I spent the week in a borrowed cabin on the western slope of Chuckanut Mountain. From the narrow deck I watched the sky change. I watched the water, and the boats, the islands slipping in and out of clouds. I watched a dozen kinds of birds and one busy chipmunk. When the night wind blew hard I opened the door and listened to the trees moving. When it rained, I ran up into Larabee’s tangle of trails and listened to the rain against leaves, breathing in the wet duff smell of the forest. Warm evenings I scrambled down to swim in the cold, green ocean.
Every morning I rode reluctantly north to Bellingham, and every evening, riding south through downtown and Fairhaven and onto Chuckanut Drive, I was relieved again to leave behind the concrete and cars and right angles of the city.
One morning, in the soft light just before sunrise, I stopped to watch a barred owl on the power line above the road. She watched me back, her deep set eyes shadowed. Cars blew by too fast, ruffling my feathers if not the owl’s. I felt an annoyed pity for the drivers, to be so seduced by convenience that they traded living inside world for passing through it, insulated by metal and speed.
I was drunk on clouds and trees, on the sound of rain and on orange-pink sunsets over the Olympics. I could stay here, I thought, packing my panniers for another ride north. I could stay here, just for a day or two, just for a few weeks, just for forever.

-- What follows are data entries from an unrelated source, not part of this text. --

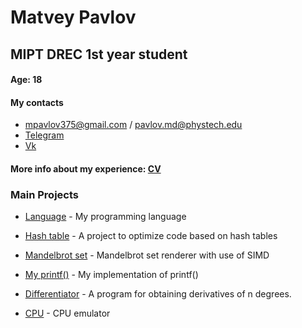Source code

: # Matvey Pavlov

## MIPT DREC 1st year student

#### Age: 18

#### My contacts

- mpavlov375@gmail.com / pavlov.md@phystech.edu
- [Telegram](https://web.telegram.org/k/#-1906013575)
- [Vk](https://vk.com/entryfrager)

#### More info about my experience: [CV](https://github.com/EntryFrager/CV.git)

### Main Projects

- [Language](https://github.com/EntryFrager/language.git) - My programming language

- [Hash table](https://github.com/EntryFrager/HashTable.git) - A project to optimize code based on hash tables

- [Mandelbrot set](https://github.com/EntryFrager/Mandelbrot.git) - Mandelbrot set renderer with use of SIMD

- [My printf()](https://github.com/EntryFrager/My-Printf.git) - My implementation of printf()

- [Differentiator](https://github.com/EntryFrager/Differentiator.git) - A program for obtaining derivatives of n degrees.

- [CPU](https://github.com/EntryFrager/CPU.git) -
CPU emulator

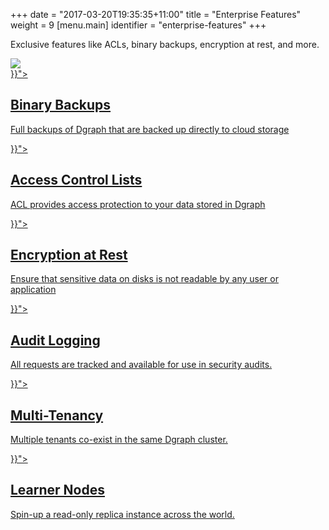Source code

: +++
date = "2017-03-20T19:35:35+11:00"
title = "Enterprise Features"
weight = 9
[menu.main]
  identifier = "enterprise-features"
+++

<div class="landing">
  <div class="hero">
    <p>
      Exclusive features like ACLs, binary backups, encryption at rest, and more.
    </p>
    <img class="hero-deco" src="/images/hero-deco.png" />
  </div>
  <div class="item">
    <div class="icon"><i class="lni lni-download" aria-hidden="true"></i></div>
    <a  href="{{< relref "binary-backups.md">}}">
      <h2>Binary Backups</h2>
      <p>
        Full backups of Dgraph that are backed up directly to cloud storage
      </p>
    </a>
  </div>
  <div class="item">
    <div class="icon"><i class="lni lni-control-panel" aria-hidden="true"></i></div>
    <a href="{{< relref "access-control-lists.md">}}">
      <h2>Access Control Lists</h2>
      <p>
        ACL provides access protection to your data stored in Dgraph
      </p>
    </a>
  </div>
  <div class="item">
    <div class="icon"><i class="lni lni-lock-alt" aria-hidden="true"></i></div>
    <a href="{{< relref "encryption-at-rest.md">}}">
      <h2>Encryption at Rest</h2>
      <p>
        Ensure that sensitive data on disks is not readable by any user or application
      </p>
    </a>
  </div>
  <div class="item">
    <div class="icon"><i class="lni lni-keyword-research" aria-hidden="true"></i></div>
    <a  href="{{< relref "audit-logs.md">}}">
      <h2>Audit Logging</h2>
      <p>
        All requests are tracked and available for use in security audits. 
      </p>
    </a>
  </div>
    <div class="item">
    <div class="icon"><i class="lni lni-network" aria-hidden="true"></i></div>
    <a  href="{{< relref "multitenancy.md">}}">
      <h2>Multi-Tenancy</h2>
      <p>
        Multiple tenants co-exist in the same Dgraph cluster. 
      </p>
    </a>
  </div>
    <div class="item">
    <div class="icon"><i class="lni lni-files" aria-hidden="true"></i></div>
    <a  href="{{< relref "learner-nodes.md">}}">
      <h2>Learner Nodes</h2>
      <p>
        Spin-up a read-only replica instance across the world. 
      </p>
    </a>
  </div>
  

</div>

<style>
  ul.contents {
    display: none;
  }
</style>
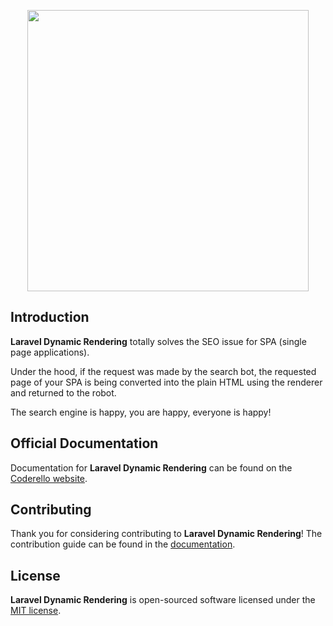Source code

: <p align="center"><img src="https://coderello.com/images/packages/laravel-dynamic-rendering.svg" width="450"></p>

## Introduction

**Laravel Dynamic Rendering** totally solves the SEO issue for SPA (single page applications).

Under the hood, if the request was made by the search bot, the requested page of your SPA is being converted into the plain HTML using the renderer and returned to the robot.

The search engine is happy, you are happy, everyone is happy!

## Official Documentation

Documentation for **Laravel Dynamic Rendering** can be found on the [Coderello website](https://coderello.com/docs/laravel-dynamic-rendering/next/introduction).

## Contributing

Thank you for considering contributing to **Laravel Dynamic Rendering**! The contribution guide can be found in the [documentation](https://coderello.com/docs/laravel-dynamic-rendering/next/contributing).

## License

**Laravel Dynamic Rendering** is open-sourced software licensed under the [MIT license](LICENSE.md).

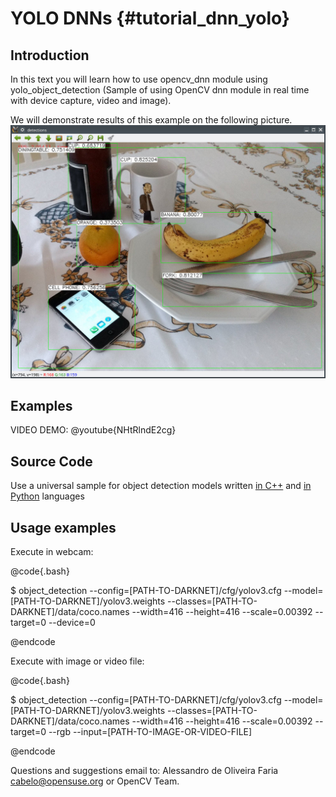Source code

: YOLO DNNs  {#tutorial_dnn_yolo}
===============================

Introduction
------------

In this text you will learn how to use opencv_dnn module using yolo_object_detection (Sample of using OpenCV dnn module in real time with device capture, video and image).

We will demonstrate results of this example on the following picture.
![Picture example](images/yolo.jpg)

Examples
--------

VIDEO DEMO:
@youtube{NHtRlndE2cg}

Source Code
-----------

Use a universal sample for object detection models written
[in C++](https://github.com/opencv/opencv/blob/master/samples/dnn/object_detection.cpp) and
[in Python](https://github.com/opencv/opencv/blob/master/samples/dnn/object_detection.py) languages

Usage examples
--------------

Execute in webcam:

@code{.bash}

$ object_detection --config=[PATH-TO-DARKNET]/cfg/yolov3.cfg --model=[PATH-TO-DARKNET]/yolov3.weights --classes=[PATH-TO-DARKNET]/data/coco.names --width=416 --height=416 --scale=0.00392 --target=0 --device=0

@endcode

Execute with image or video file:

@code{.bash}

$ object_detection --config=[PATH-TO-DARKNET]/cfg/yolov3.cfg --model=[PATH-TO-DARKNET]/yolov3.weights --classes=[PATH-TO-DARKNET]/data/coco.names --width=416 --height=416 --scale=0.00392 --target=0 --rgb --input=[PATH-TO-IMAGE-OR-VIDEO-FILE]

@endcode

Questions and suggestions email to: Alessandro de Oliveira Faria cabelo@opensuse.org or OpenCV Team.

A line of poetry caught my mind and held fast. “A little way away from everywhere,” I said silently to myself riding the Interurban, running past Fragrance Lake, sunning on the warm Chuckanut sandstone after a swim. “A little way away from everywhere,” I thought, drinking weak coffee and looking out over the gray blue islands as the sky lightened. Eventually, I looked the words up. Even in the woods I had a cell phone. It was a line from Mary Oliver’s “A Dream of Trees,” a poem warning against retreat from the hard and sorrowful human world. Had my subconscious purposefully pulled a piece of this poem up out of thousands of lines, the hundreds of poems I’ve read and forgotten? Or was it coincidence that on my little blue screen Mary Oliver echoed my own longing: “I would have time, I thought, and time to spare, / With only streams and birds for company, / To build of my life a few wild stanzas.”
But, of course, she goes on, “And then it came to me, that so was death, / A little way away from everywhere.” Ah, I thought, reading the poem through once, and again. Ah, well. The words felt true. I copied them out in my notebook and then sat, thinking about the peace of wild places, about what makes a good and meaningful life, about living fully inside the world. Reluctantly, I let go my soft, romantic daydream of a hermitage in the hills. There would be no hiding away in the forest from the hard-edges and injustices of the city. I would not stay forever here among the trees, but I would return.
“as the times implore our true involvement, / The blades of every crisis point the way. / I would it were not so, but so it is. / Who ever made music of a mild day?”